想法是为每个线程创建一个实例,所以我为每个新的 thread::id
创建了一个新的实例:
struct doSomething{
void test(int toto) {}
};
void test(int toto)
{
static std::map<std::thread::id, doSomething *> maps;
std::map<std::thread::id, doSomething *>::iterator it = maps.find(std::this_thread::get_id());
if (it == maps.end())
{
// mutex.lock() ?
maps[std::this_thread::get_id()] = new doSomething();
it = maps.find(std::this_thread::get_id());
// mutex.unlock() ?
}
it->second->test(toto);
}
这是个好主意吗?
最佳答案
在访问 map 后拥有互斥锁是不够的。

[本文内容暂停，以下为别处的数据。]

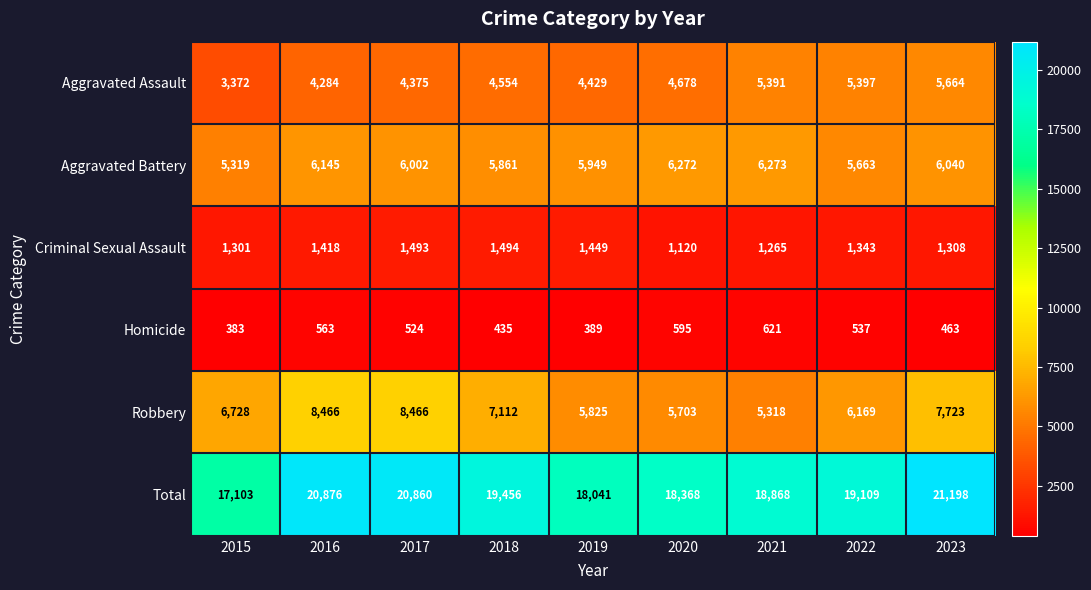

What is the difference between the second highest and second lowest values in the Aggravated Assault series?

1113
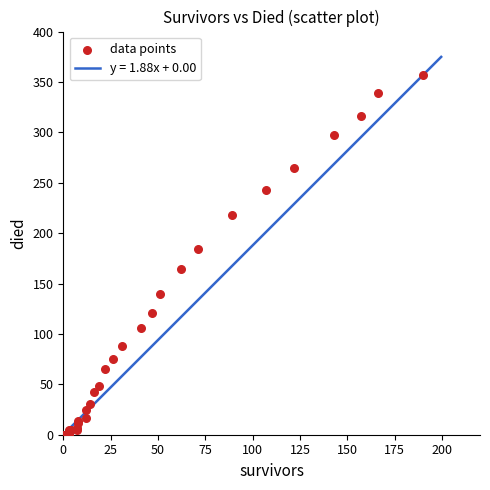

What Y value in the scatter plot is closest to 178?

184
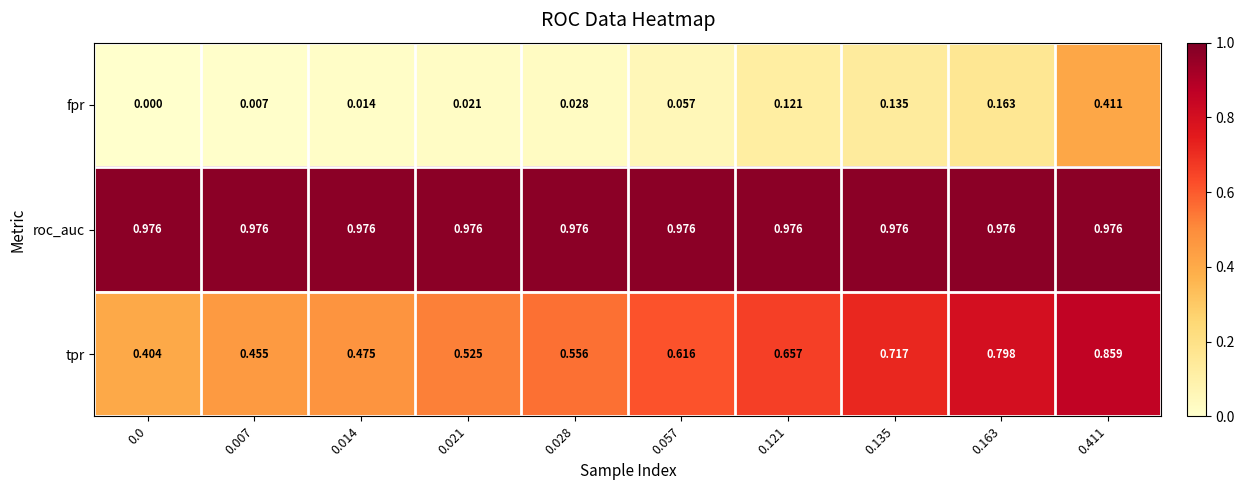

Rank the series by their maximum value, from lowest to highest.

fpr, tpr, roc_auc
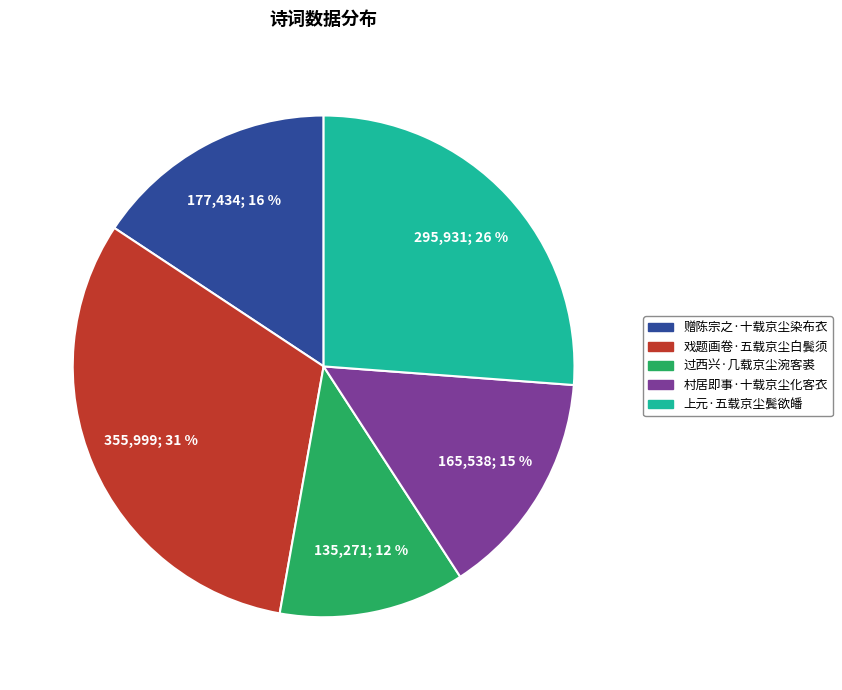

True or false: 过西兴·几载京尘涴客裘 accounts for 12% of the total.

True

如果没有互斥量,您就不能靠近 map ,因为在您读取 map 时,另一个线程可能会使用互斥量来修改 map 。
{
std::unique_lock<std::mutex> lock(my_mutex);
std::map<std::thread::id, doSomething *>::iterator it = maps.find(std::this_thread::get_id());
if (it != maps.end())
return *it;
auto ptr = std::make_unique<doSomething>();
maps[std::this_thread::get_id()] = ptr.get();
return ptr.release();
}
但除非您有一些特殊/独特的用例,否则这是一个已经通过 thread-local storage 解决的问题, 因为你有 C++11 你有 thread_local
storage specifier .
请注意,我在这里使用了 mutex
,因为 cout
是共享资源,而 yield
只是为了鼓励更多的交错工作流程。
#include <iostream>
#include <memory>
#include <thread>
#include <mutex>
static std::mutex cout_mutex;
struct CoutGuard : public std::unique_lock<std::mutex> {
CoutGuard() : unique_lock(cout_mutex) {}
};
struct doSomething {
void fn() {
CoutGuard guard;
std::cout << std::this_thread::get_id() << " running doSomething "
<< (void*)this << "\n";
}
};
thread_local std::unique_ptr<doSomething> tls_dsptr; // DoSomethingPoinTeR
void testFn() {
doSomething* dsp = tls_dsptr.get();
if (dsp == nullptr) {
tls_dsptr = std::make_unique<doSomething>();
dsp = tls_dsptr.get();
CoutGuard guard;
std::cout << std::this_thread::get_id() << " allocated "
<< (void*)dsp << "\n";
} else {
CoutGuard guard;
std::cout << std::this_thread::get_id() << " re-use\n";
}
dsp->fn();
std::this_thread::yield();
}
void thread_fn() {
testFn();
testFn();
testFn();
}
int main() {
std::thread t1(thread_fn);
std::thread t2(thread_fn);
t2.join();
t1.join();
}
现场演示:http://coliru.stacked-crooked.com/a/3dec7efcb0018549
g++ -std=c++14 -O2 -Wall -pedantic -pthread main.cpp && ./a.out
140551597459200 allocated 0x7fd4a80008e0
140551597459200 running doSomething 0x7fd4a80008e0
140551605851904 allocated 0x7fd4b00008e0
140551605851904 running doSomething 0x7fd4b00008e0
140551605851904 re-use
140551605851904 running doSomething 0x7fd4b00008e0
140551597459200 re-use
140551605851904 re-use
140551597459200 running doSomething 0x7fd4a80008e0
140551605851904 running doSomething 0x7fd4b00008e0
140551597459200 re-use
140551597459200 running doSomething 0x7fd4a80008e0
有点难以发现,但线程 '9200 分配了 ..4a80.. 而线程 '1904 分配了 ..4b00..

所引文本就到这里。